WHAT YOU ARE ASKED TO DO: Directions for the data below: repeat exactly the lines from the one with "right wrist: (589, 676)" through the one with "right eye: (517, 244)", both included, and omit all pictures.

STUDY MATERIAL:

--------------------------------

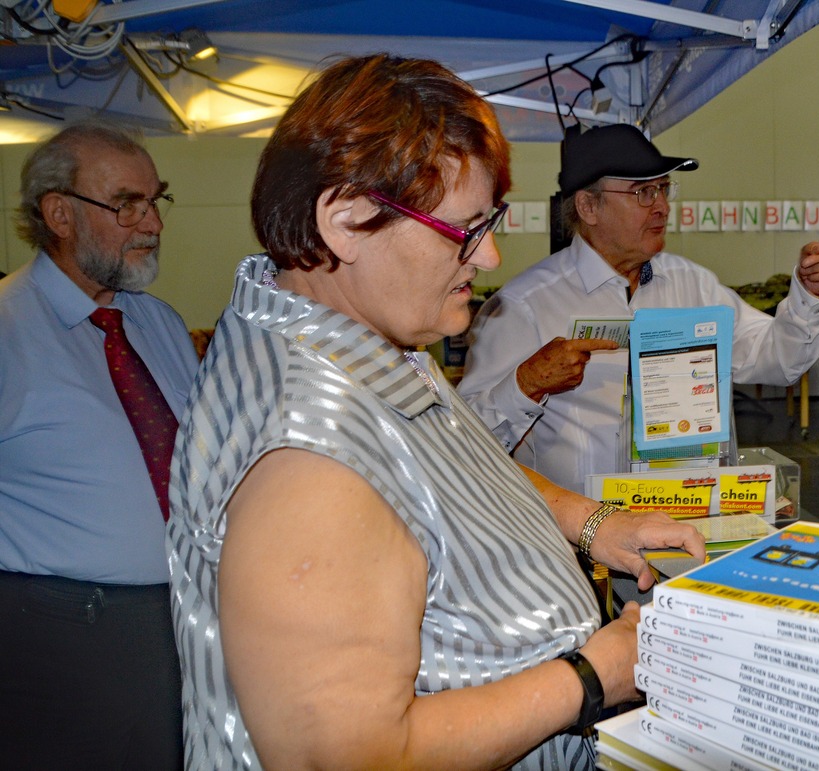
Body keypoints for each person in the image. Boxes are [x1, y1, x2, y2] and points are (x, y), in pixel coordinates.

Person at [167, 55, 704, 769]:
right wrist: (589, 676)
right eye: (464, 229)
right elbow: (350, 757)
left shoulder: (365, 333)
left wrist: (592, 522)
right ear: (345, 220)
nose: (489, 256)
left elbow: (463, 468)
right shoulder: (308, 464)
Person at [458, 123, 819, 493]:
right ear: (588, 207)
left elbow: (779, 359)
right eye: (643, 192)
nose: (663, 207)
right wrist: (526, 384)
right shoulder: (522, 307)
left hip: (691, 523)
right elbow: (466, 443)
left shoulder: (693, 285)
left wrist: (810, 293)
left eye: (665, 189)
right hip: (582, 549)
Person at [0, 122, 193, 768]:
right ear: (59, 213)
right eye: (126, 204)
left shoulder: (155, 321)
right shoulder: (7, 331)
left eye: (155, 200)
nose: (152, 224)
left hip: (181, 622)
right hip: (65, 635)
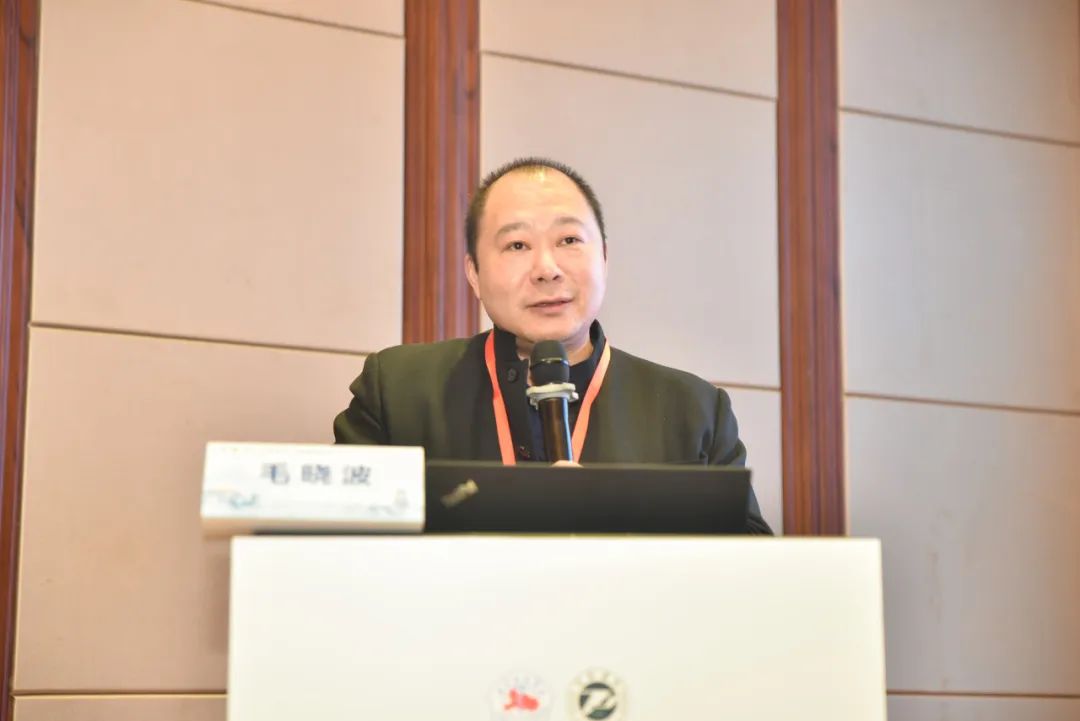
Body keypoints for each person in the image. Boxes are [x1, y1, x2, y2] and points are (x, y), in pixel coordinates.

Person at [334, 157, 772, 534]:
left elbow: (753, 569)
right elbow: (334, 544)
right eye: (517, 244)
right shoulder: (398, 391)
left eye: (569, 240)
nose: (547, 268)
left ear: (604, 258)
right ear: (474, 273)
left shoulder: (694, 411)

--------------------------------

RESULT:
right wrist: (589, 676)
right eye: (464, 229)
right elbow: (350, 757)
left shoulder: (365, 333)
left wrist: (592, 522)
right ear: (345, 220)
nose: (489, 256)
left elbow: (463, 468)
right shoulder: (308, 464)
Person at [458, 123, 819, 493]:
right ear: (588, 207)
left elbow: (779, 359)
right eye: (643, 192)
nose: (663, 207)
right wrist: (526, 384)
right shoulder: (522, 307)
left hip: (691, 523)
right elbow: (466, 443)
left shoulder: (693, 285)
left wrist: (810, 293)
left eye: (665, 189)
right hip: (582, 549)
Person at [0, 122, 193, 768]:
right ear: (59, 213)
right eye: (126, 204)
left shoulder: (155, 321)
right shoulder: (7, 331)
left eye: (155, 200)
nose: (152, 224)
left hip: (181, 622)
right hip: (65, 635)
Body keypoints for each person in the image. Boxes are [x1, y1, x2, y2] and points are (x, y), in pixel coordinates.

Person at [334, 157, 772, 534]:
left elbow: (753, 569)
right elbow: (334, 544)
right eye: (517, 244)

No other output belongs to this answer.